His final film as Dr. Kildare, Born to Be Bad, was re-edited after he was drafted and declared himself a conscientious objector in March 1942. This stance almost destroyed Ayres’ reputation until it was revealed that he had served honorably as a non-combatant medic from 1942 to 1946. He donated all the money he had earned as a serviceman to the American Red Cross. Serving for three and a half years in the Medical Corps, he was awarded three battle stars.
He returned to acting in the films The Dark Mirror (1946) with Olivia de Havilland and The Unfaithful (1947) with Ann Sheridan. For his role in Johnny Belinda (1948) he received an Academy Award nomination for Best Actor, while co-star Jane Wyman won Best Actress.
Ayres gradually moved to television, appearing in several anthology series in guest roles. In the summer of 1958, he hosted eleven original episodes of a CBS Western anthology television series called Frontier Justice, a production of Dick Powell’s Four Star Television. He was offered the part of Dr. Kildare in an NBC series but his prescient request that the show have no cigarette advertising led to the offer being withdrawn, and the part going, in 1961, to Richard Chamberlain. He appeared as the Vice-President in Advise & Consent (1962), and in The Carpetbaggers (1964), but he was by then primarily a television actor, with only occasional film work.

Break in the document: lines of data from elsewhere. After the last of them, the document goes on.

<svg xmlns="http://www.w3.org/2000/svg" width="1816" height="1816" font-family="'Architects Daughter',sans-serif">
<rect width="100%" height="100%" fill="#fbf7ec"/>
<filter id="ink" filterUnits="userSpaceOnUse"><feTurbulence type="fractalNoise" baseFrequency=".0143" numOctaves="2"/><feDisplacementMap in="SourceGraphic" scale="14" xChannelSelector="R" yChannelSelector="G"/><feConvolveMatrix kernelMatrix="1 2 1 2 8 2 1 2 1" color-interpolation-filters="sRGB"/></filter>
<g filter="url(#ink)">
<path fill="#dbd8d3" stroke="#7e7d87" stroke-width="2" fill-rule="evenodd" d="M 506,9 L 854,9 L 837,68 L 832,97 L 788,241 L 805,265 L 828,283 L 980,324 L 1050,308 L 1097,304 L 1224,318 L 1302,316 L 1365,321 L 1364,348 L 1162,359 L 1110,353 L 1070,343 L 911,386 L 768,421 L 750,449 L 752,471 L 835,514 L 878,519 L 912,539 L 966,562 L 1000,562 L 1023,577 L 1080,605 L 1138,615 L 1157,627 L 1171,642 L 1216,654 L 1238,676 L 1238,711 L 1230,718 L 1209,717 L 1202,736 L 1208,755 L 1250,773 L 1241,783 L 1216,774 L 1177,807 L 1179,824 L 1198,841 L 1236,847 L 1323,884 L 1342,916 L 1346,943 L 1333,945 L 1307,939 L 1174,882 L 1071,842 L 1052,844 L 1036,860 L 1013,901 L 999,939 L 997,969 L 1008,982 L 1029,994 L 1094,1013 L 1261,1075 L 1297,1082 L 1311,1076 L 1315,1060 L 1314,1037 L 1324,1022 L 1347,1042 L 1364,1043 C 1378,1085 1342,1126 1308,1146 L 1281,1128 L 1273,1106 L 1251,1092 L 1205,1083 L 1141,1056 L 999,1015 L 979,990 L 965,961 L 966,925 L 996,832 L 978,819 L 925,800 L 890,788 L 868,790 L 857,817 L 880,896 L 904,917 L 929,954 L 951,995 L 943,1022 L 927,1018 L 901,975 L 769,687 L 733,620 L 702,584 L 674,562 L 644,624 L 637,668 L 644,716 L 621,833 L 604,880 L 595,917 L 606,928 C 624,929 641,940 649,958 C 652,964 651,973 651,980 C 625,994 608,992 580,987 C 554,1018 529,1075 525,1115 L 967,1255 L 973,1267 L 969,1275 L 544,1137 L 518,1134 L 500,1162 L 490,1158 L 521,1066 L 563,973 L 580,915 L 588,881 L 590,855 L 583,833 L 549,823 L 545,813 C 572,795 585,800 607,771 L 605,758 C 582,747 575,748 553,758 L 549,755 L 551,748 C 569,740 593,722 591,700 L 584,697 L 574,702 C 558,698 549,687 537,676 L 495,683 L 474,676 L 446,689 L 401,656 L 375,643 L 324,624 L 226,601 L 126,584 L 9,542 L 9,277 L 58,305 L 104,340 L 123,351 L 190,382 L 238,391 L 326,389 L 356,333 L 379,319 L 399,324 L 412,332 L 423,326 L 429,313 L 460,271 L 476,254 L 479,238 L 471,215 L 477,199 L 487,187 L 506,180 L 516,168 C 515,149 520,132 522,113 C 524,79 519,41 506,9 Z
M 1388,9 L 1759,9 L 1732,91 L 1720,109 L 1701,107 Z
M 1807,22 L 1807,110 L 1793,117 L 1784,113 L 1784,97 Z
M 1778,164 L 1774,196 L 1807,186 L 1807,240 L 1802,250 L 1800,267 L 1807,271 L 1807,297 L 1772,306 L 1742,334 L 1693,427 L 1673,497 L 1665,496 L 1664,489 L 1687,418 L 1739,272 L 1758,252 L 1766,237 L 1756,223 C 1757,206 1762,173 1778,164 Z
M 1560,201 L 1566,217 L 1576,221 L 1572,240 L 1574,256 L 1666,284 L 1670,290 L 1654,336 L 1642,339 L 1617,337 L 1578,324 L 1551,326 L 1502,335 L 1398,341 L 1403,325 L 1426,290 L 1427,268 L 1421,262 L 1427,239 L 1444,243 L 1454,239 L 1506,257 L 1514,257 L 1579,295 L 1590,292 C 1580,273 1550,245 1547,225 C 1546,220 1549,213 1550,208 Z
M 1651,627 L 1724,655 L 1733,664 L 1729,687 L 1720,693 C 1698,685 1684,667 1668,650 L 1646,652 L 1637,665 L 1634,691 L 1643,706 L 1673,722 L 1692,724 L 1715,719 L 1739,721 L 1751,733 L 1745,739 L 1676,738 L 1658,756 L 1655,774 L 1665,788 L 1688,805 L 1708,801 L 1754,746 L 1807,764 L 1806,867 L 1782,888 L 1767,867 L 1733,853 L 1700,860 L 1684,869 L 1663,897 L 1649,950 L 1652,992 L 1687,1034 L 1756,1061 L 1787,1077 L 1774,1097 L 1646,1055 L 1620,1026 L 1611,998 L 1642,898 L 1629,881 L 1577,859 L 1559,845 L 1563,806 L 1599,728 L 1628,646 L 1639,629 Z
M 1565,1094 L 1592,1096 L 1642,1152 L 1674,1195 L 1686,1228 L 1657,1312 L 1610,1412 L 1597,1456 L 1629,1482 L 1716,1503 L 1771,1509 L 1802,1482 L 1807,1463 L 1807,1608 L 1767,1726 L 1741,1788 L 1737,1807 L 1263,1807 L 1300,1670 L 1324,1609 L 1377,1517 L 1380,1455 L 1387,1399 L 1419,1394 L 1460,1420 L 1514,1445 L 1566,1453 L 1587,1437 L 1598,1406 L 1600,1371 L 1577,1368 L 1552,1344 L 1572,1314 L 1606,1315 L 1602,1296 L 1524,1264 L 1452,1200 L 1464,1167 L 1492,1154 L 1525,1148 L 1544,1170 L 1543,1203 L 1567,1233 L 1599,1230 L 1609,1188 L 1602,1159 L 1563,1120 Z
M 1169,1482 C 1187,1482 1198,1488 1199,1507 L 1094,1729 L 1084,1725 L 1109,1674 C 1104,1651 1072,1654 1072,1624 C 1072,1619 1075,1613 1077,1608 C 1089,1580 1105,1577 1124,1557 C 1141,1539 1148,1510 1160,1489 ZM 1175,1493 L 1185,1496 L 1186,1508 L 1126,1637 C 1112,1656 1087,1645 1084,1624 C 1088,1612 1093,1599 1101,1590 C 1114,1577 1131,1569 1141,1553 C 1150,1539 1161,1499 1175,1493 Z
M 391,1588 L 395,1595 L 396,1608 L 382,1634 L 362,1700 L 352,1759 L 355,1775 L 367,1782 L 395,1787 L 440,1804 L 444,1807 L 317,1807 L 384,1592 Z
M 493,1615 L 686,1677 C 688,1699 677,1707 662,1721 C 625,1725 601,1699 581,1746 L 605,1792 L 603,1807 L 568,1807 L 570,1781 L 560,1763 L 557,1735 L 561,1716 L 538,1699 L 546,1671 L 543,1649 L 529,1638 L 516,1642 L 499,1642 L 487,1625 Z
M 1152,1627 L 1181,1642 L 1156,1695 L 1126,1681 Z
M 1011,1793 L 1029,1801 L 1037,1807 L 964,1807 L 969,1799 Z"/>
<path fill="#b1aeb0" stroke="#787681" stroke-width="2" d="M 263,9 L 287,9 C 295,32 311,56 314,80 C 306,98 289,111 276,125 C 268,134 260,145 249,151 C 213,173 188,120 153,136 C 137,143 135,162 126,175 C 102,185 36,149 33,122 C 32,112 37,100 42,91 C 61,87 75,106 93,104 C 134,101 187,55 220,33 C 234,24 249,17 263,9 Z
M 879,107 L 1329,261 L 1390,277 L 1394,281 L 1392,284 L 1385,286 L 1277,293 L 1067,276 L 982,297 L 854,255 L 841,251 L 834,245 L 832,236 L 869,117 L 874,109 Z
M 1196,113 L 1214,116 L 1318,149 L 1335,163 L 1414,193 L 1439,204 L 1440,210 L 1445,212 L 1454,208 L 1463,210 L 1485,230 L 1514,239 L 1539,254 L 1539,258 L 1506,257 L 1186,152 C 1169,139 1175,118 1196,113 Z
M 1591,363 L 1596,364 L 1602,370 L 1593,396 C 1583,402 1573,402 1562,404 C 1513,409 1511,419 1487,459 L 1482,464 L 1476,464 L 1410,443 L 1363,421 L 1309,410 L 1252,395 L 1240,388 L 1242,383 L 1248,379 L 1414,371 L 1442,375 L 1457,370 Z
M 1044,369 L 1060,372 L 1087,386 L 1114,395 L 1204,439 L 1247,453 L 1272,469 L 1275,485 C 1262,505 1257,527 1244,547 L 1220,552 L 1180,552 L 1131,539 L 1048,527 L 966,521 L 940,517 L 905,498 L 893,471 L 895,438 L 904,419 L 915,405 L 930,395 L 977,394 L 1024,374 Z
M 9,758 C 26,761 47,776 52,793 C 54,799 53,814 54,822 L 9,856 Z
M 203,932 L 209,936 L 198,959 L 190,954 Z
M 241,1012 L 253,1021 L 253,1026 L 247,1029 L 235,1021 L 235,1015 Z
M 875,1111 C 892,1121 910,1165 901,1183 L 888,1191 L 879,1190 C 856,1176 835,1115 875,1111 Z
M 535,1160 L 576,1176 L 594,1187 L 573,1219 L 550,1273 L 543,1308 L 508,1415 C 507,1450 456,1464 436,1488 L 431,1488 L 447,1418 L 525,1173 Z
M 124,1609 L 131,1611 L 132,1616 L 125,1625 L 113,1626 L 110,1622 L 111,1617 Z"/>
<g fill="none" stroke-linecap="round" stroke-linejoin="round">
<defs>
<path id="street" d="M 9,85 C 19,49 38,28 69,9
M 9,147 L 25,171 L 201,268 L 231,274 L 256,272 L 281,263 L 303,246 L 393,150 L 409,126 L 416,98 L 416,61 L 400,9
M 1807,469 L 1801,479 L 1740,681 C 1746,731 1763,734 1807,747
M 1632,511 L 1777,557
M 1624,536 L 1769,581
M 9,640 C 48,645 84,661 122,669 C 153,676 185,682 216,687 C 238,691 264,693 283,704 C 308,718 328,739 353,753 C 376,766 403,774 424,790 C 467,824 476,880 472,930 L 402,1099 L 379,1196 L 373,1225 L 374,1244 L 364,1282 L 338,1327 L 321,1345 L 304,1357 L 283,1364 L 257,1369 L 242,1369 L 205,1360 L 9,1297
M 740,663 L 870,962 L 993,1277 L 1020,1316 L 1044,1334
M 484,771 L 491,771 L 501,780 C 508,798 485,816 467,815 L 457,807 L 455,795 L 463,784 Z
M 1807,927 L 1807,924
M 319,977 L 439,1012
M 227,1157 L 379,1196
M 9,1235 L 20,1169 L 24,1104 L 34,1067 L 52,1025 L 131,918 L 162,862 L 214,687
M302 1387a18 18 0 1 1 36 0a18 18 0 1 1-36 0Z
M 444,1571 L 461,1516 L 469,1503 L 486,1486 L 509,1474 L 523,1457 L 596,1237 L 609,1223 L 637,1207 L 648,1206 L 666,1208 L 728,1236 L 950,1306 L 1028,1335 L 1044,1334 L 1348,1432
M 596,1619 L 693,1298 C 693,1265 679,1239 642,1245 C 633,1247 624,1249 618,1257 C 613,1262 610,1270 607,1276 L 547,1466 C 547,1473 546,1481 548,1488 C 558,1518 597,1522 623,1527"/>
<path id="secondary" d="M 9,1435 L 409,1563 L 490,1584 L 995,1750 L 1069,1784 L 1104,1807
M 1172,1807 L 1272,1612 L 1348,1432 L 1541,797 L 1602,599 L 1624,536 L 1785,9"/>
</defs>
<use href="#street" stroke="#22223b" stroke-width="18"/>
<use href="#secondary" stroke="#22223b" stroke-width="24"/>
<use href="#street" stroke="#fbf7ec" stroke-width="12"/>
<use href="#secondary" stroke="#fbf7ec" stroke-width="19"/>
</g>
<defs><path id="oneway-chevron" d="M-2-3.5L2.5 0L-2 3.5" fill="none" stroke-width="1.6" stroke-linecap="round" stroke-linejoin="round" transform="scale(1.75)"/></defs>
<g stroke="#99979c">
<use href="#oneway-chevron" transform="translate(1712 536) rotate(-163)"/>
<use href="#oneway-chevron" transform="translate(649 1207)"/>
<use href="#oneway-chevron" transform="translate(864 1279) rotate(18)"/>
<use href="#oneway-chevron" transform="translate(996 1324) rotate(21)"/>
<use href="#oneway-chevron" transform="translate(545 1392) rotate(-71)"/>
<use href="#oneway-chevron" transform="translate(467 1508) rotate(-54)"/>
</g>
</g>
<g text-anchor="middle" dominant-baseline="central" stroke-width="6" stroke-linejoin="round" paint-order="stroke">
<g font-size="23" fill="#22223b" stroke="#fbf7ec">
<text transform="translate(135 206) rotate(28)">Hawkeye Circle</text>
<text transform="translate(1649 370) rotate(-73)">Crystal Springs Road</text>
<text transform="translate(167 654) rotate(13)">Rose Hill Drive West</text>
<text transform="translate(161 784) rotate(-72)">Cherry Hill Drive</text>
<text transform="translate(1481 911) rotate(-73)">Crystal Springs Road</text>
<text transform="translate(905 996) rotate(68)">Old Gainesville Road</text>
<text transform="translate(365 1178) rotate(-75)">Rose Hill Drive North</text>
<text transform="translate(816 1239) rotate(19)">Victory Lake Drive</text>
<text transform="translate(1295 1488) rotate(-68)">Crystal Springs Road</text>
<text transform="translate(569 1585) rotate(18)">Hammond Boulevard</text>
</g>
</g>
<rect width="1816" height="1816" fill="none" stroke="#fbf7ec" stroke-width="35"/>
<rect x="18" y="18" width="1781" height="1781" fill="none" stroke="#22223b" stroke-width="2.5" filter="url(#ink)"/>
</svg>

Ayres was married three times. He was married to actress Lola Lane from 1931 to 1933, and to actress Ginger Rogers from 1934 to 1940, whom he met while starring in the film Don’t Bet on Love (1933). He was separated from both women considerably earlier than their legal divorces. His third marriage, to Diana Hall, lasted from 1964 until his death in 1996. They had one son, Justin, born in 1968.
Lew Ayres died December 30, 1996, just two days after his 88th birthday. His body was buried under a simple headstone at Westwood Memorial Park in Westwood, Los Angeles, California.